Let's proceed step by step to find the locus of the midpoint of LM:
Step 1: Find the equation of the tangent to the ellipse
To find the equation of the tangent, we need to differentiate the equation of the ellipse implicitly with respect to x:
2(x/a) + 2(y/b) * (dy/dx) = 0
Simplifying, we can express dy/dx as a function of x and y:
(dy/dx) = - (b/a) * (x/y)
Step 2: Find the coordinates of the points L and M on the parabola
Since the equation of the parabola is given as y^2 = 4ax, we can substitute the value of y from the equation of the tangent into the equation of the parabola:
(y/b) ^ 2 = 4a * (x/a)
Simplifying, we get:
y^2 / b^2 = 4a * (x/a)
y^2 = 4ab^2 * x
Step 3: Find the coordinates of the midpoint of LM
Let's call the coordinates of L as (x1, y1) and the coordinates of M as (x2, y2).

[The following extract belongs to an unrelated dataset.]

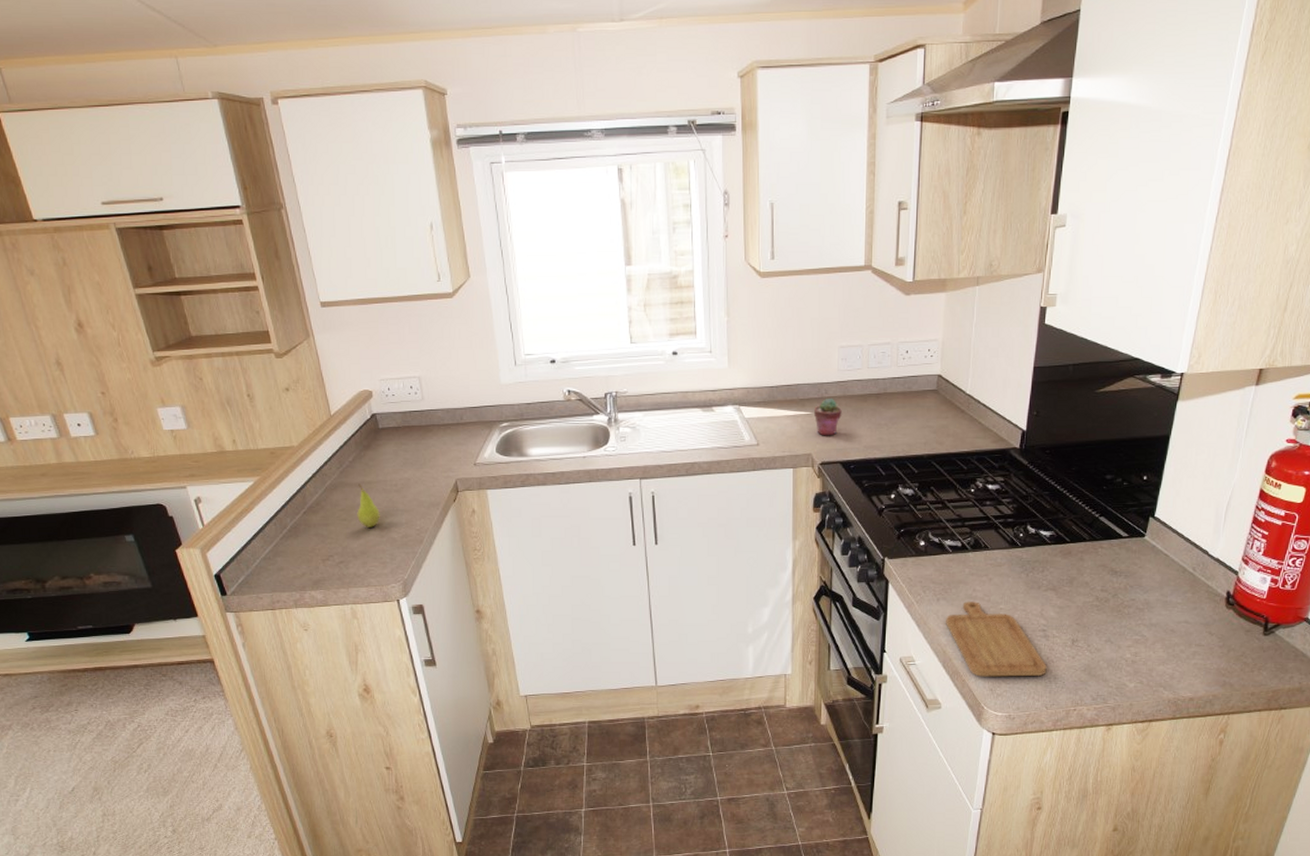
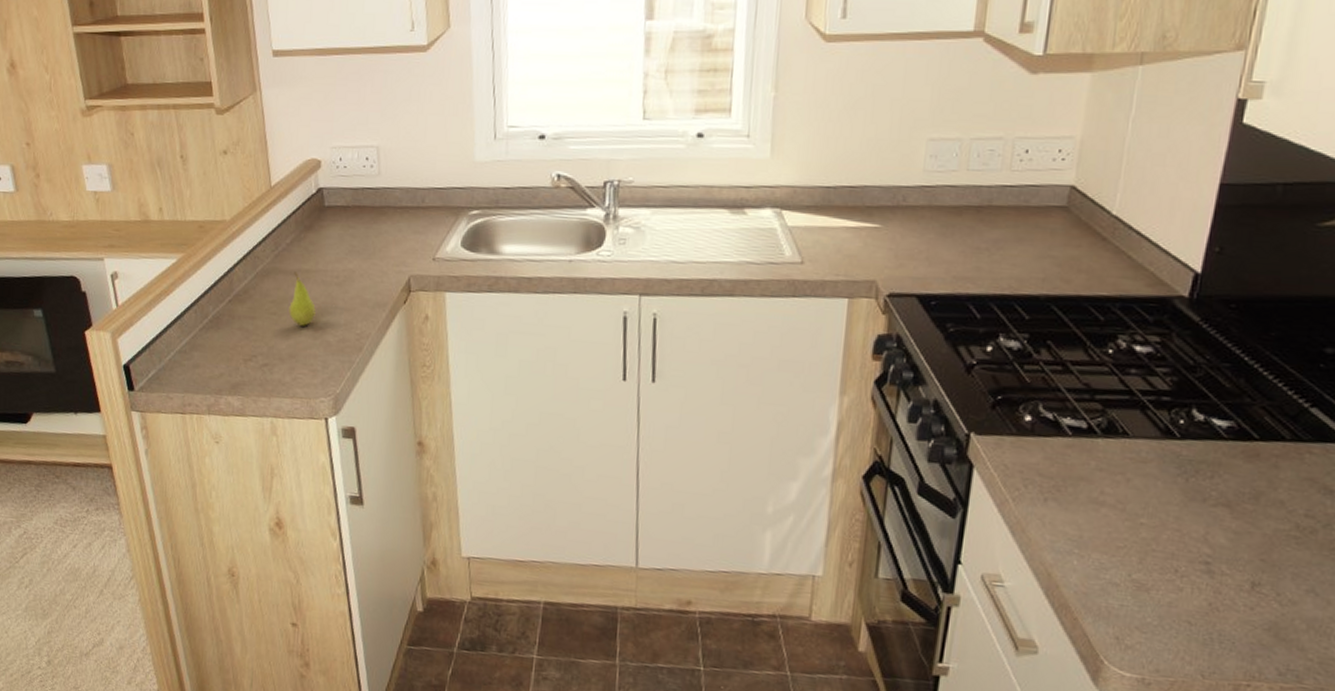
potted succulent: present [813,397,842,436] -> none [883,207,925,259]
chopping board: present [946,602,1047,677] -> none [1054,507,1208,630]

The midpoint of LM can be found by taking the average of the x-coordinates and the y-coordinates:
Midpoint = ((x1 + x2)/2, (y1 + y2)/2)
Step 4: Find the locus of the midpoint
Now, substituting the coordinates of L and M into the equation for the midpoint, we get:
Midpoint = ((x1 + x2)/2, (y1 + y2)/2)
= ((x1 + x2)/2, (- (b/a) * (x1/y1) + (- (b/a) * (x2/y2))/2)
Simplifying further:
Midpoint = ((x1 + x2)/2, (-b/a) * ((x1/y1) + (x2/y2))/2)
= ((x1 + x2)/2, (-b/a) * (x1 * y2 + x2 * y1)/(2 * y1 * y2))
The locus of the midpoint is the set of points that satisfy this equation.
This is the final answer - the locus of the midpoint of LM in terms of the variables x1, x2, y1, and y2.